==== Data for this task

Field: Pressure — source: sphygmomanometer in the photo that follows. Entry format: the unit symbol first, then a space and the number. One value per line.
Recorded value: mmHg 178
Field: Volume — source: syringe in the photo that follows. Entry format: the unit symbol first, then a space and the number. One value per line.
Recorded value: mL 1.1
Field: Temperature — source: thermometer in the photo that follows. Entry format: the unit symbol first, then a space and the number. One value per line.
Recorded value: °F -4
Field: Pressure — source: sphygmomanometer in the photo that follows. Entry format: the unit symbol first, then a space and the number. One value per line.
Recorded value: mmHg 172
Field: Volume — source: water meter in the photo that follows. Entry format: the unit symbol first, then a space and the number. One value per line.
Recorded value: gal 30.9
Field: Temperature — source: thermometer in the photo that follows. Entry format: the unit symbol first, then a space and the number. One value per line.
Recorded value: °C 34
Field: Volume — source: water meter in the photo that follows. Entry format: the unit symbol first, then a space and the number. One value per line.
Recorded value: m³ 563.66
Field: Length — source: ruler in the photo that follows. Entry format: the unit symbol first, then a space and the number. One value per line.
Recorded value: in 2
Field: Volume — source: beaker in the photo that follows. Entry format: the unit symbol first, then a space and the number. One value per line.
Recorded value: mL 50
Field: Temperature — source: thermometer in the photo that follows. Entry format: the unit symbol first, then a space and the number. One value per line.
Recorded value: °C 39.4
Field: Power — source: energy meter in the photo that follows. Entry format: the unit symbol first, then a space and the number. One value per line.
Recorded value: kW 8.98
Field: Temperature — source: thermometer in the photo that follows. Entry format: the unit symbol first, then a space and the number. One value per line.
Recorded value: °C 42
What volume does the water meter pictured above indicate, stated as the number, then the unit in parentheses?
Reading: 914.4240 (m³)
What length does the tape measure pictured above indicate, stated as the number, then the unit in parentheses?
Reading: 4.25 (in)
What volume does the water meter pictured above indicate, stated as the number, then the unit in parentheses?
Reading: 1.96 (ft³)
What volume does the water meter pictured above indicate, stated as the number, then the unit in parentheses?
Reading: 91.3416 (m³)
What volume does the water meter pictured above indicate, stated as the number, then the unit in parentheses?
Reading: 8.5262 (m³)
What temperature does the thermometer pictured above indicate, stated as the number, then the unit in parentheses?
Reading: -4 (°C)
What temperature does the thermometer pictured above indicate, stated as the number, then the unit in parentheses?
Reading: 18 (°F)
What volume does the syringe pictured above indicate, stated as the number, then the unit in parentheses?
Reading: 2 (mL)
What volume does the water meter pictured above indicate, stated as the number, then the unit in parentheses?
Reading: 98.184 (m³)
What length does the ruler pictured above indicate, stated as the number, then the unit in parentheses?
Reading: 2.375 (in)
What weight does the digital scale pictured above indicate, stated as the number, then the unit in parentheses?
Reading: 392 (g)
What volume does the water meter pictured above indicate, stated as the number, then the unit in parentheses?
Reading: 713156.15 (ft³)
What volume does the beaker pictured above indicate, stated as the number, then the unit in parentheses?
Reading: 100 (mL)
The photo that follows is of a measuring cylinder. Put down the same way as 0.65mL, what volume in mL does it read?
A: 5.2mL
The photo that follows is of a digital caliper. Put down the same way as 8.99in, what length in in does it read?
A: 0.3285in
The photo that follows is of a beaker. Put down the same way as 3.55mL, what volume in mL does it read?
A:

========

Please repeat the lines verbatim, beginning at the line that has "What weight does" and stopping after the final line.

__Response to the task__
What weight does the digital scale pictured above indicate, stated as the number, then the unit in parentheses?
Reading: 392 (g)
What volume does the water meter pictured above indicate, stated as the number, then the unit in parentheses?
Reading: 713156.15 (ft³)
What volume does the beaker pictured above indicate, stated as the number, then the unit in parentheses?
Reading: 100 (mL)
The photo that follows is of a measuring cylinder. Put down the same way as 0.65mL, what volume in mL does it read?
A: 5.2mL
The photo that follows is of a digital caliper. Put down the same way as 8.99in, what length in in does it read?
A: 0.3285in
The photo that follows is of a beaker. Put down the same way as 3.55mL, what volume in mL does it read?
A:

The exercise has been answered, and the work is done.